The problem:
Can you give these lines again, changing every "object" to "item" and leaving everything else untouched?

BEGIN

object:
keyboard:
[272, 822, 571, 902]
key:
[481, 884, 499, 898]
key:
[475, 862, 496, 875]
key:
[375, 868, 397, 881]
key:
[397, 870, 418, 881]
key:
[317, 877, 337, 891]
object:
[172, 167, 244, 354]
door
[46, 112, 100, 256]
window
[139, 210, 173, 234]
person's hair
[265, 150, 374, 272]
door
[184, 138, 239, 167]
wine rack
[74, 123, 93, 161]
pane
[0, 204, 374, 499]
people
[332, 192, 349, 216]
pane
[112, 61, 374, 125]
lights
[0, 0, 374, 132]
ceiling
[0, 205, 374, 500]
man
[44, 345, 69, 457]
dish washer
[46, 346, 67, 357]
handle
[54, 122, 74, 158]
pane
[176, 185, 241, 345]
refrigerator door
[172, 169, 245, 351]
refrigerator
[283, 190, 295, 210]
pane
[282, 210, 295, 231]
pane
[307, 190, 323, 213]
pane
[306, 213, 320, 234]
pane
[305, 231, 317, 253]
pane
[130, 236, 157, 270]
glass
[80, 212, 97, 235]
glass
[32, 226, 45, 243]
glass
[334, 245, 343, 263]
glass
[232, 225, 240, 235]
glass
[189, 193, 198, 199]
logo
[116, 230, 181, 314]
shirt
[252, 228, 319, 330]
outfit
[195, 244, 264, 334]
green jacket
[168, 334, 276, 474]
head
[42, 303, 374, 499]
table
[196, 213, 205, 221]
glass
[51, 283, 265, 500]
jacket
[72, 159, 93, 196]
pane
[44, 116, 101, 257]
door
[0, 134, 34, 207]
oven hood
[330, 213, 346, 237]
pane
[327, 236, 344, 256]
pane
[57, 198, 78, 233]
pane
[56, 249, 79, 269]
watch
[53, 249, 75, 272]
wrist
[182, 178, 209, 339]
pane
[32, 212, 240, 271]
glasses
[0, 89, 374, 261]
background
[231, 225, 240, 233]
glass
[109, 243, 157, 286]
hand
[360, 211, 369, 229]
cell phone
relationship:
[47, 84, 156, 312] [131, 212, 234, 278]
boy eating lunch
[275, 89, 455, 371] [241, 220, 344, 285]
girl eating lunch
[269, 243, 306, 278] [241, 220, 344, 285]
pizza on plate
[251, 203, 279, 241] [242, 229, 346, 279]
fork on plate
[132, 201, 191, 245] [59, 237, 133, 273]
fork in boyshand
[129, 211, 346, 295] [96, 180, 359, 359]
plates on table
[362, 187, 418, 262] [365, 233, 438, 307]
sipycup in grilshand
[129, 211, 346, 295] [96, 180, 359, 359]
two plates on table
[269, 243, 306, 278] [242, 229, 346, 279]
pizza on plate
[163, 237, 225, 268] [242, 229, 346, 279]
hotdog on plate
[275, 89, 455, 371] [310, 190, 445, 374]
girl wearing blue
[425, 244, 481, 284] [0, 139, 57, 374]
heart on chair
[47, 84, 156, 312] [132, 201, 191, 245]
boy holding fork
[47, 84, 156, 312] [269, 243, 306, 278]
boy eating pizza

END

Output for this exercise:
item:
keyboard:
[272, 822, 571, 902]
key:
[481, 884, 499, 898]
key:
[475, 862, 496, 875]
key:
[375, 868, 397, 881]
key:
[397, 870, 418, 881]
key:
[317, 877, 337, 891]
item:
[172, 167, 244, 354]
door
[46, 112, 100, 256]
window
[139, 210, 173, 234]
person's hair
[265, 150, 374, 272]
door
[184, 138, 239, 167]
wine rack
[74, 123, 93, 161]
pane
[0, 204, 374, 499]
people
[332, 192, 349, 216]
pane
[112, 61, 374, 125]
lights
[0, 0, 374, 132]
ceiling
[0, 205, 374, 500]
man
[44, 345, 69, 457]
dish washer
[46, 346, 67, 357]
handle
[54, 122, 74, 158]
pane
[176, 185, 241, 345]
refrigerator door
[172, 169, 245, 351]
refrigerator
[283, 190, 295, 210]
pane
[282, 210, 295, 231]
pane
[307, 190, 323, 213]
pane
[306, 213, 320, 234]
pane
[305, 231, 317, 253]
pane
[130, 236, 157, 270]
glass
[80, 212, 97, 235]
glass
[32, 226, 45, 243]
glass
[334, 245, 343, 263]
glass
[232, 225, 240, 235]
glass
[189, 193, 198, 199]
logo
[116, 230, 181, 314]
shirt
[252, 228, 319, 330]
outfit
[195, 244, 264, 334]
green jacket
[168, 334, 276, 474]
head
[42, 303, 374, 499]
table
[196, 213, 205, 221]
glass
[51, 283, 265, 500]
jacket
[72, 159, 93, 196]
pane
[44, 116, 101, 257]
door
[0, 134, 34, 207]
oven hood
[330, 213, 346, 237]
pane
[327, 236, 344, 256]
pane
[57, 198, 78, 233]
pane
[56, 249, 79, 269]
watch
[53, 249, 75, 272]
wrist
[182, 178, 209, 339]
pane
[32, 212, 240, 271]
glasses
[0, 89, 374, 261]
background
[231, 225, 240, 233]
glass
[109, 243, 157, 286]
hand
[360, 211, 369, 229]
cell phone
relationship:
[47, 84, 156, 312] [131, 212, 234, 278]
boy eating lunch
[275, 89, 455, 371] [241, 220, 344, 285]
girl eating lunch
[269, 243, 306, 278] [241, 220, 344, 285]
pizza on plate
[251, 203, 279, 241] [242, 229, 346, 279]
fork on plate
[132, 201, 191, 245] [59, 237, 133, 273]
fork in boyshand
[129, 211, 346, 295] [96, 180, 359, 359]
plates on table
[362, 187, 418, 262] [365, 233, 438, 307]
sipycup in grilshand
[129, 211, 346, 295] [96, 180, 359, 359]
two plates on table
[269, 243, 306, 278] [242, 229, 346, 279]
pizza on plate
[163, 237, 225, 268] [242, 229, 346, 279]
hotdog on plate
[275, 89, 455, 371] [310, 190, 445, 374]
girl wearing blue
[425, 244, 481, 284] [0, 139, 57, 374]
heart on chair
[47, 84, 156, 312] [132, 201, 191, 245]
boy holding fork
[47, 84, 156, 312] [269, 243, 306, 278]
boy eating pizza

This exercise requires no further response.